For Parker, who is an alum of College Eight, teaching the winter-quarter course is a way to honor the environmental themes of her alma mater and to reach out to freshmen. "Environmental problems are among the biggest problems we face as human beings on this planet. It will be nice to get back to teaching in a more applied, conservation arena," said Parker, whose research focuses on invasive plant species.

"It's important to catch people at that stage of their academic development, when they're figuring out what's important to them and what they're interested in," added Parker. "It's an opportunity to influence the way they think about problems and to expand their horizons a bit. I'm excited to be involved."

Designing the course and developing the syllabus with Paul Koch, professor of Earth and planetary sciences, has provided an opportunity for genuine collaboration across disciplines, said Parker, who brings an evolutionary and ecological perspective to the geological and biogeochemical perspective Koch brings. Students will benefit as College Eight pioneers an approach that is taking hold across the campus, said Rajan.

"This truly interdisciplinary approach will integrate science, technology, and humanistic and policy approaches to the environment," said Rajan. "Students will satisfy a lot of their general-education requirements."

- [DATA PROVIDED]
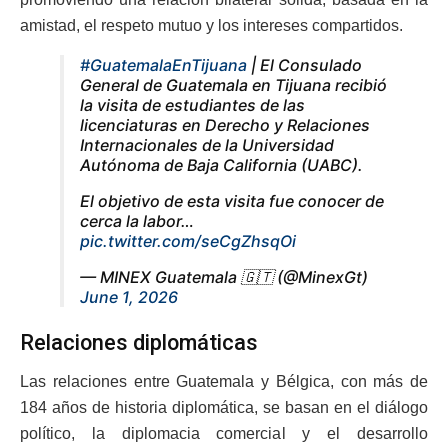
amistad, el respeto mutuo y los intereses compartidos.
#GuatemalaEnTijuana
| El Consulado
General de Guatemala en Tijuana recibió
la visita de estudiantes de las
licenciaturas en Derecho y Relaciones
Internacionales de la Universidad
Autónoma de Baja California (UABC).
El objetivo de esta visita fue conocer de
cerca la labor…
pic.twitter.com/seCgZhsqOi
— MINEX Guatemala 🇬🇹 (@MinexGt)
June 1, 2026
Relaciones diplomáticas
Las relaciones entre Guatemala y Bélgica, con más de
184 años de historia diplomática, se basan en el diálogo
político, la diplomacia comercial y el desarrollo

- [SET OF TASKS]
1/ Reproduce the part of the College Eight course passage that opens with the words "Designing the course" and closes with "campus, said Rajan.".
2/ Carry the College Eight course passage forward from its final sentence.

- [ANSWERS TO THE EXERCISE]
1/
Designing the course and developing the syllabus with Paul Koch, professor of Earth and planetary sciences, has provided an opportunity for genuine collaboration across disciplines, said Parker, who brings an evolutionary and ecological perspective to the geological and biogeochemical perspective Koch brings. Students will benefit as College Eight pioneers an approach that is taking hold across the campus, said Rajan.

2/
The campuswide efforts build on UCSC's tradition of offering an outstanding undergraduate education, said linguistics professor Jaye Padgett, chair of the Academic Senate committee that updated the general-education requirements. Provosts of several other colleges are following College Eight's lead and developing interdisciplinary clusters, said Padgett, who believes the approach will bring more coherence and excitement to general education and that the college is the ideal setting for such an undertaking.

Parker, too, believes the college setting offers unique benefits. "There's something really wonderful about the shared experience that happens in the colleges, where students are together 24/7 and have the opportunity to discuss what they're reading over breakfast or a midnight snack," she said. "That shared intellectual and life experience, particularly at their age, is very exciting."